Synthesis and Property Evaluation of Branched Bio-Lubricants

• Alexander Perros, Chemical Engineering, University of Delaware

• Sunitha Sadula, Chemical Engineering, University of Delaware
• Dionysios Vlachos, Chemical Engineering, University of Delaware

     As the demand for lubricants grows, environmental regulations and public attention are causing the industry to adopt more sustainable and eco-friendly solutions. Currently, polyalphaolefins (PAOs) are the industry leader in lubricants due to their availability in a wide range of viscosity grades, but they are dependent on fossil fuels and produced under harmful conditions. Previous research by my group has successfully uncovered the chemistry required to develop biomass-derived C30 hydrocarbons in high yield percentages with comparable properties to PAOs. The aim of this project is to synthesize similar  C30 hydrocarbons with branching to study its effect on properties. Ideal lubricant properties include: low pour point, viscosity, low volatility, and high thermal and oxidative stability. In this study, the branched bio-lubricant is compared against the bio-lubricant mentioned previously as the control. To synthesize the branched bio lubricant, a two-step process, hydroalkylation (HAA) then hydrodeoxygenation (HDO), was used. This process involved coupling the reactants, 2-methylundecanal and 2-pentylfuran, then eliminating reactive oxygen species and carbon double bonds.

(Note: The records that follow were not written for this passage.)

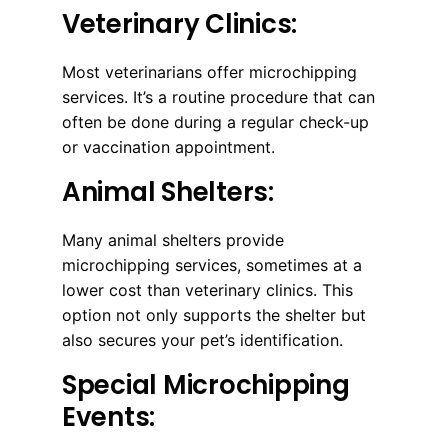
Veterinary Clinics:
Most veterinarians offer microchipping
services. It’s a routine procedure that can
often be done during a regular check-up
or vaccination appointment.
Animal Shelters:
Many animal shelters provide
microchipping services, sometimes at a
lower cost than veterinary clinics. This
option not only supports the shelter but
also secures your pet’s identification.
Special Microchipping
Events: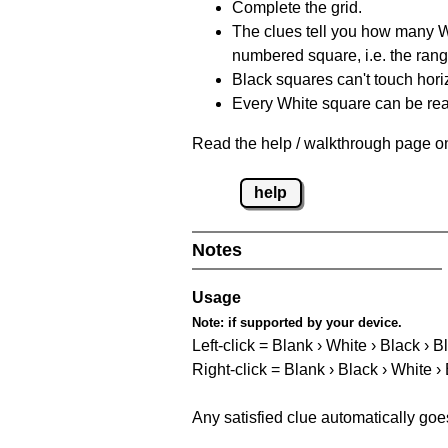
Complete the grid.
The clues tell you how many Whi
numbered square, i.e. the rang
Black squares can't touch horizo
Every White square can be reac
Read the help / walkthrough page on
help
Notes
Usage
Note:
if supported by your device.
Left-click = Blank › White › Black › B
Right-click = Blank › Black › White ›
Any satisfied clue automatically goe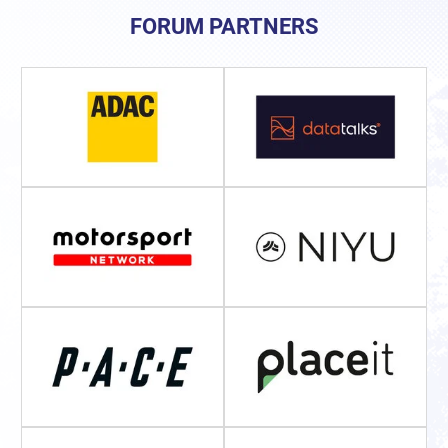
FORUM PARTNERS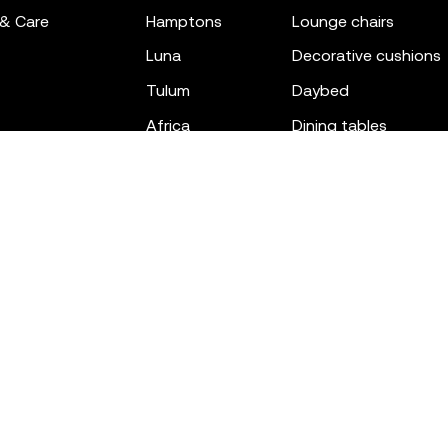
 & Care
hamptons
lounge chairs
luna
decorative cushions
tulum
daybed
africa
dining tables
outdoor rugs
bar tables
the factory
coffee & low tables
gatsby
objects
ibiza
canopies
voxel
low stools & ottom
adan
chairs
venus
sofas
tablet
stools
suave
sun loungers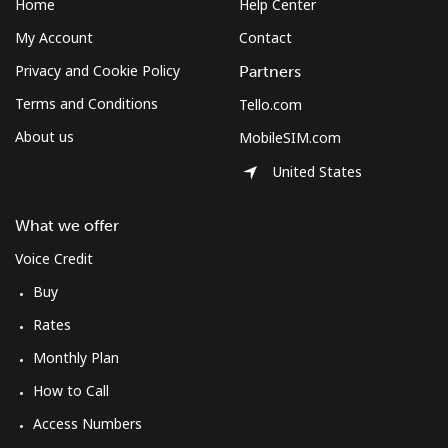
Home
Help Center
My Account
Contact
Privacy and Cookie Policy
Partners
Terms and Conditions
Tello.com
About us
MobileSIM.com
United States
What we offer
Voice Credit
Buy
Rates
Monthly Plan
How to Call
Access Numbers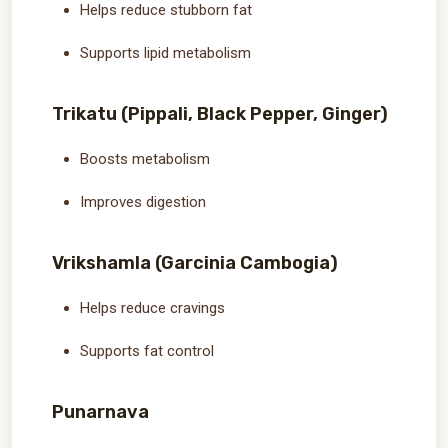
Helps reduce stubborn fat
Supports lipid metabolism
Trikatu (Pippali, Black Pepper, Ginger)
Boosts metabolism
Improves digestion
Vrikshamla (Garcinia Cambogia)
Helps reduce cravings
Supports fat control
Punarnava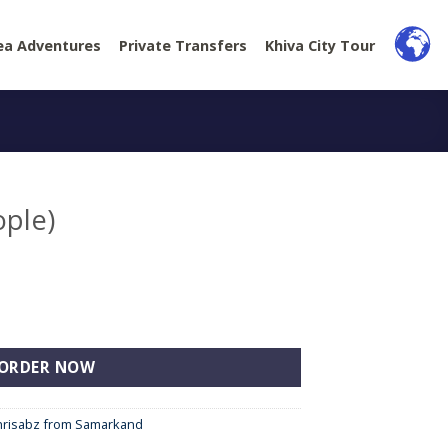
ea Adventures
Private Transfers
Khiva City Tour
ople)
y
ORDER NOW
khrisabz from Samarkand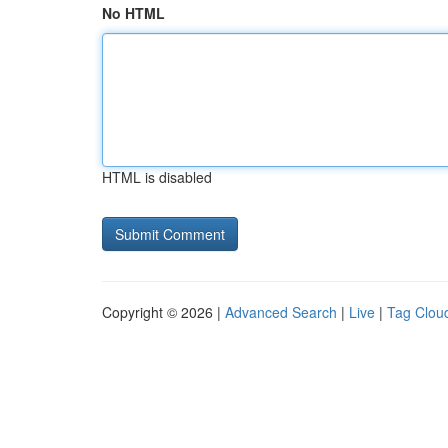
No HTML
HTML is disabled
Copyright © 2026 |
Advanced Search
|
Live
|
Tag Clou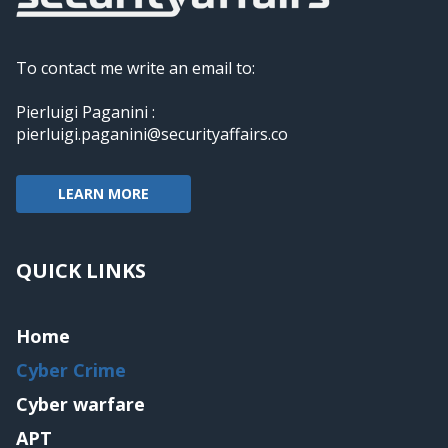
To contact me write an email to:
Pierluigi Paganini :
pierluigi.paganini@securityaffairs.co
LEARN MORE
QUICK LINKS
Home
Cyber Crime
Cyber warfare
APT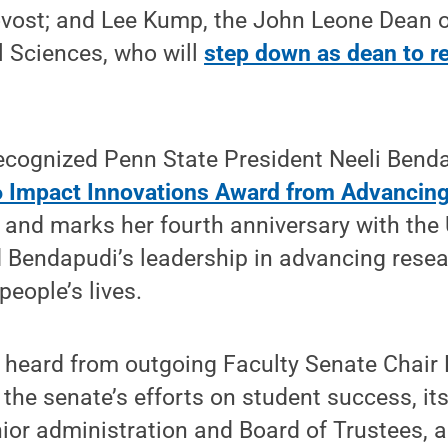
ovost; and Lee Kump, the John Leone Dean o
l Sciences, who will
step down as dean to re
recognized Penn State President Neeli Bend
6 Impact Innovations Award from Advancin
and marks her fourth anniversary with the 
 Bendapudi’s leadership in advancing rese
people’s lives.
o heard from outgoing Faculty Senate Chair
the senate’s efforts on student success, it
nior administration and Board of Trustees, a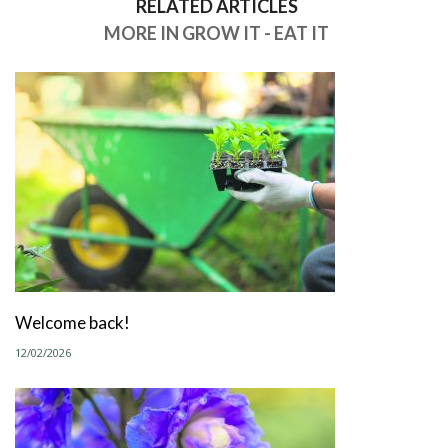
RELATED ARTICLES
MORE IN GROW IT - EAT IT
Welcome back!
12/02/2026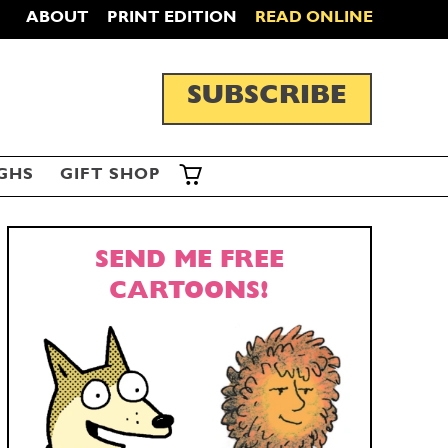
ABOUT
PRINT EDITION
READ ONLINE
SUBSCRIBE
GHS
GIFT SHOP
SEND ME FREE
CARTOONS!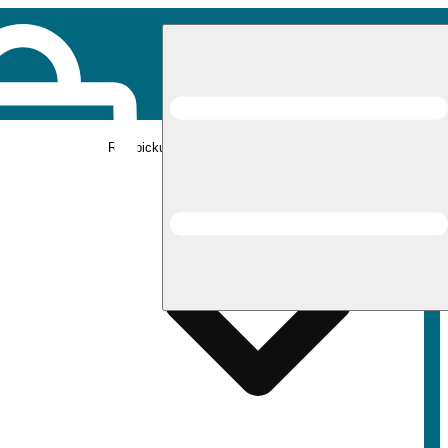
Rec pickup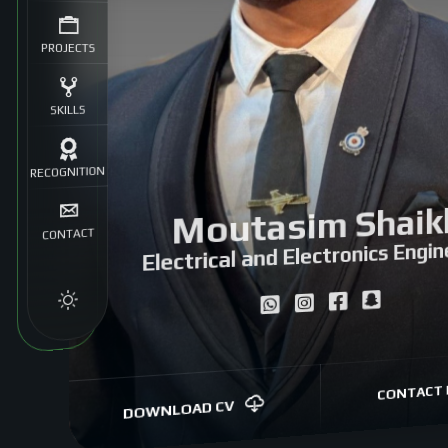
PROJECTS
SKILLS
RECOGNITION
Moutasim Shaik
CONTACT
Electrical and Electronics Engin
CONTACT 
DOWNLOAD CV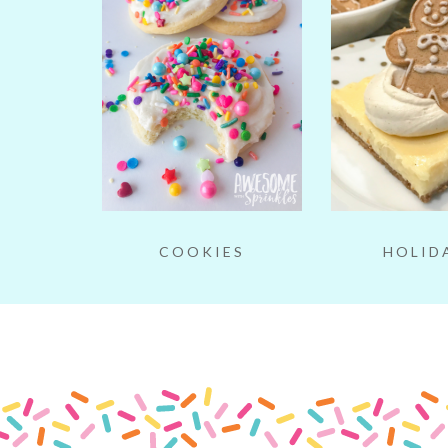
COOKIES
HOLID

The HAA reaction was optimized at 10 hours, and the subsequent HDO reaction took 12 hours. Finally, viscosity measurements were taken using the industry standard method (ASTM D2270). Additional measurements that are yet to be taken are pour point, Noack volatility, and DSC oxidation temperature. Furthermore, the prospect of blending bio-lubricants proposes more opportunities to study and manipulate properties. The results obtained provide valuable insight into the potential of bio lubricants as an alternative to traditional PAOs.